If you keep using a very old version of PHP, it’s likely that your site will eventually stop working when you install a script update (like a WordPress plugin update) that nobody ever tested with that old PHP version.

Aside from that, old versions of PHP eventually get removed from our servers anyway, as described in the next section. So using an old version forever isn’t possible: your site will be switched to a newer version of PHP at some point, even if you do nothing.

Why doesn’t Tiger Technologies update PHP for me?

We want all our customers to keep their scripts updated and use recent versions of PHP. But because we don’t actually know if you’re updating your scripts to be compatible with recent PHP versions, we can’t force you to update PHP as often as we think you should update it.

For example, if you hired someone to write a custom script for you ten years ago, and you’ve never updated that script, it’s possible that switching to a newer version of PHP might cause it to stop working. (This is similar to updating your computer operating system, where old programs may not work if you haven’t updated them for many years.)

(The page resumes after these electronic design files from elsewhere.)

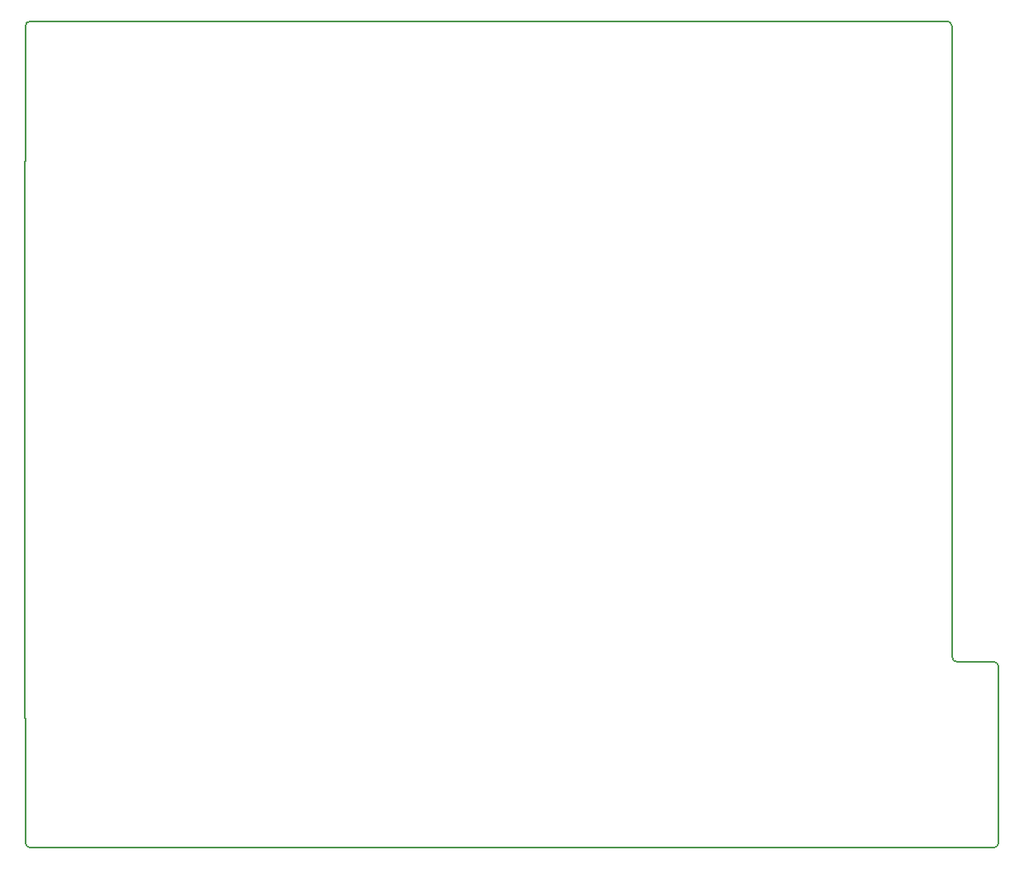
<source format=gbr>
%TF.GenerationSoftware,KiCad,Pcbnew,7.0.0*%
%TF.CreationDate,2023-04-08T11:50:53+01:00*%
%TF.ProjectId,chips-34,63686970-732d-4333-942e-6b696361645f,v1.0.0*%
%TF.SameCoordinates,Original*%
%TF.FileFunction,Profile,NP*%
%FSLAX46Y46*%
G04 Gerber Fmt 4.6, Leading zero omitted, Abs format (unit mm)*
G04 Created by KiCad (PCBNEW 7.0.0) date 2023-04-08 11:50:53*
%MOMM*%
%LPD*%
G01*
G04 APERTURE LIST*
%TA.AperFunction,Profile*%
%ADD10C,0.150000*%
%TD*%
G04 APERTURE END LIST*
D10*
X-9525000Y-9525000D02*
X-9500000Y-9525000D01*
X-9525000Y-9525000D02*
X-9525000Y47625000D01*
X-9500000Y47625000D02*
X-9525000Y47625000D01*
X-9000000Y61912500D02*
X85000000Y61912500D01*
X85525000Y-3310000D02*
X85525000Y53340000D01*
X85525000Y53340000D02*
X85500000Y53340000D01*
X-9000000Y-22860000D02*
X89787500Y-22860000D01*
X90287500Y-22360000D02*
X90287500Y-4310000D01*
X86025000Y-3810000D02*
X89787500Y-3810000D01*
X-9500000Y-9525000D02*
X-9500000Y-22360000D01*
X85500000Y53340000D02*
X85500000Y61412500D01*
X-9500000Y61412500D02*
X-9500000Y47625000D01*
X-9500000Y-22360000D02*
G75*
G03*
X-9000000Y-22860000I500000J0D01*
G01*
X89787500Y-22860000D02*
G75*
G03*
X90287500Y-22360000I0J500000D01*
G01*
X90287500Y-4310000D02*
G75*
G03*
X89787500Y-3810000I-500000J0D01*
G01*
X85525000Y-3310000D02*
G75*
G03*
X86025000Y-3810000I500000J0D01*
G01*
X85500000Y61412500D02*
G75*
G03*
X85000000Y61912500I-500000J0D01*
G01*
X-9000000Y61912500D02*
G75*
G03*
X-9500000Y61412500I0J-500000D01*
G01*
M02*

</source>
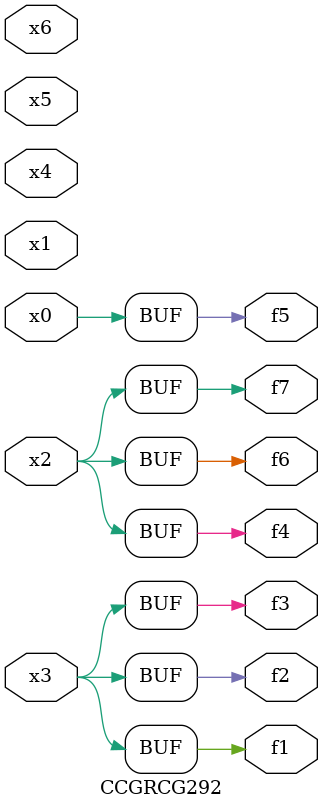
<source format=v>
module CCGRCG292(
	input x0, x1, x2, x3, x4, x5, x6,
	output f1, f2, f3, f4, f5, f6, f7
);
	assign f1 = x3;
	assign f2 = x3;
	assign f3 = x3;
	assign f4 = x2;
	assign f5 = x0;
	assign f6 = x2;
	assign f7 = x2;
endmodule

</source>
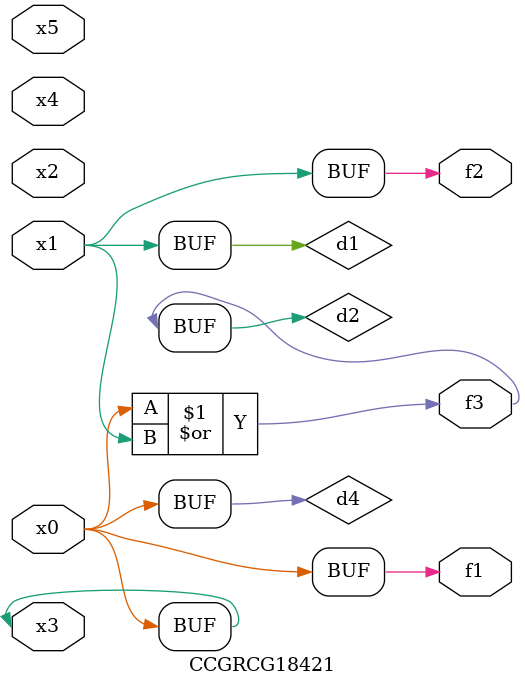
<source format=v>
module CCGRCG18421(
	input x0, x1, x2, x3, x4, x5,
	output f1, f2, f3
);

	wire d1, d2, d3, d4;

	and (d1, x1);
	or (d2, x0, x1);
	nand (d3, x0, x5);
	buf (d4, x0, x3);
	assign f1 = d4;
	assign f2 = d1;
	assign f3 = d2;
endmodule

</source>
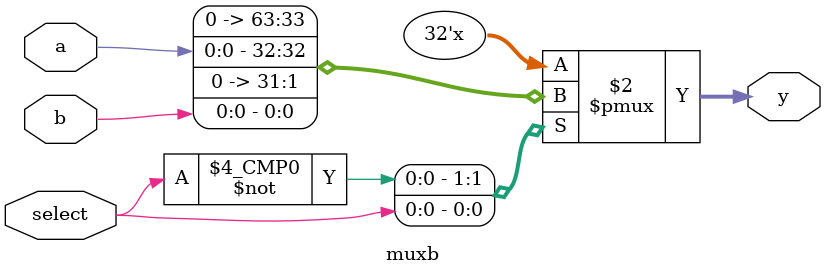
<source format=v>
`timescale 1ns / 1ps

module muxb(select,a,b,y);
input select;
input a,b;
output reg [31:0] y;
always@(select,a,b) begin

case(select)
	1'b0:y=a;
	1'b1:y=b;
endcase
end
endmodule

</source>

Because of that, we let people use older versions of PHP much longer than we think think they should use them — but we strongly encourage you to update both your scripts and PHP on a regular basis.

If you ignore (literally years of!) our nagging, the PHP version on your site will eventually be “upgraded” when a very old version is entirely removed from our servers. But if that happens, you won’t have a chance to temporarily switch back to an older version of PHP if things don’t work properly. It’s far better to do it yourself, at a time when it’s convenient for you to test things afterwards.

(Also, if we did upgrade PHP for you automatically, things wouldn’t be very different. We’d still need to send you a notice similar to the one we send now, except it would say “we upgraded PHP for you and you should check your site” instead of “please upgrade PHP at a time convenient for you and check your site”. If we did it, and the upgrade did break your site, it would be “down” until you respond to the notice. That could be a problem, especially if you’re on vacation. Asking you to do it at a time when it’s convenient for you avoids downtime.)

What if I update PHP and then have problems?

You probably won’t notice any change after upgrading PHP, except that your site may run a little faster. Problems are rare if you’re using scripts that have been updated recently.

Still, after you choose a newer version of PHP in our control panel, you should test your site thoroughly. If you do see any problems, switch it to the next-older PHP version in our control panel and test it again. Continue testing and choosing older versions as necessary until it’s set back to the original version if you need to go that far. Your site will again work immediately, and you can let us know the details of the trouble you had. We’ll be glad to help.

That said, almost everyone who contacts us about this simply hasn’t first updated the scripts they use, such as all their WordPress plugins and themes. Be sure to do that before you update PHP.

Are there any technical guides about the differences between versions?

The PHP authors provide guides explaining the differences between versions. However, those are mostly for programmers; you probably don’t need to worry about that level of detail.